Unser nächster Halt: die Sahara. Wir lassen Boulemane und den mittleren Atlas mit all seinem Wind und Schnee hinter uns. Auf der Strasse durch Midelt fühlen wir uns einmal mehr an die Schweiz erinnert. Besser gesagt an das Thurgau. Fast jeder Kreisverkehr ist mit Kunst geschmückt und diese ist fast ausschliesslich irgendeine Art von Äpfeln. Warum auch nicht?

Wir halten in der Nähe des Staudamms Hassan II, wo wir ein Plätzchen zwischen Dattelpalmen und Olivenbäumen finden. Endlich wird es zumindest unter Tags wieder wärmer. Die Kälte der vorhergegangenen Tage ist schon bald vergessen. An diesem Platz begegnen uns kaum Menschen. Eine Familie macht ihr Sonntagspicknick neben uns. Ein Hirte treibt seine absurd menschlich klingende Ziegenherde an uns vorbei. Ein Mann vom Nachbarsgelände sagt uns Hallo, und dass er am nächsten Tag mit uns Tee trinken möchte. Und uns was zu Essen bringen will. Was er dann auch macht. Kurz nach Anbruch der Dunkelheit klopft es an unseren Bus und Said steht da, mit Schüsseln voll Gemüsereis, Brot und Datteln von seinem Grundstück. Auch am nächsten Morgen kommt er nochmals vorbei und trinkt mit uns Tee und bringt uns Berberpizza. Eine Bezahlung will er nicht annehmen, eine unserer Stirnlampen dafür schon. 

Verbrannte Oasen, die wieder blühen

Richtung Süden bleiben wir an einem Aussichtspunkt stehen. Der Anblick des ZIZ-Tals öffnet sich vor uns. Mitten in der braunen Landschaft reisst die Erde auf und vor uns liegt der grüne Streifen einer Oase. Verwinkelt zieht sich dieses Tal an einem Fluss entlang und die gelb gefärbten Laubbäume geben ihm ein farbiges Bild, das wir so überhaupt nicht erwartet hätten.

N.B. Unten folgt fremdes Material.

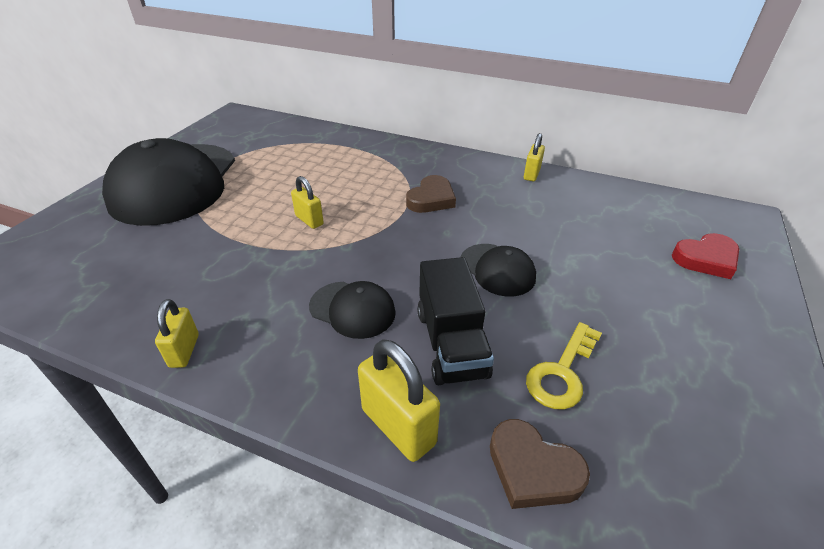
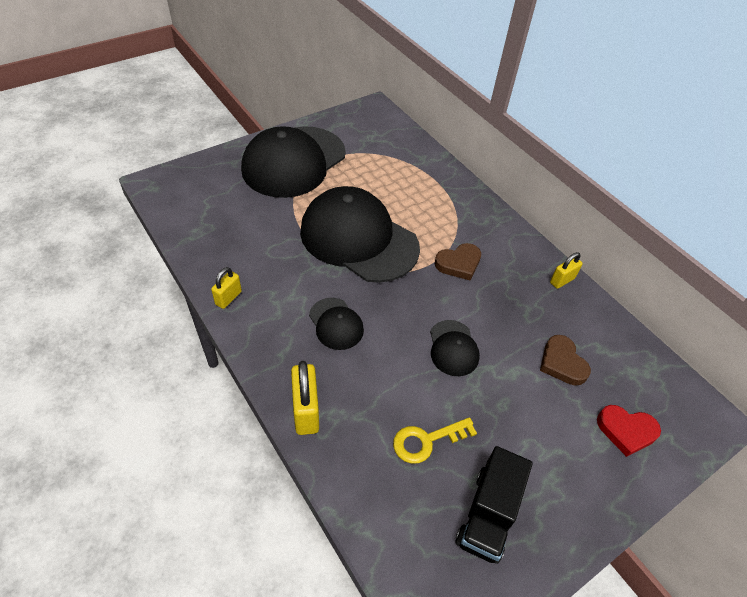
camera: 30 degrees right, 10 degrees up
yellow padlock [291,176,324,229] -> black cap [300,186,420,283]
black truck [417,257,494,385] -> black truck moved to [456,446,533,564]
brown heart [490,419,590,509] -> brown heart moved to [540,335,591,386]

Der Blick über dem Ziz-Tal

Doch wenige Meter an der Strasse entlang kommt es zu einem radikalen Stilbruch. Auf einmal wird alles schwarz. Das Tal hat letztes Jahr gebrannt und die Spuren der Verwüstung ziehen sich kilometerlang an uns vorbei. Die meisten Dattelpalmen stehen wie schwarze, verkohlte Streichhölzer in ihrer düsteren Umgebung. Sie lassen nur noch erahnen, wie fruchtbar es hier einst war. Um so erstaunlicher, dass aus beinahe jeder Palme wieder ein neues Blatt spriest. Die Natur erholt sich schnell, selbst von solchen Katastrophen. Der Mensch braucht dazu länger.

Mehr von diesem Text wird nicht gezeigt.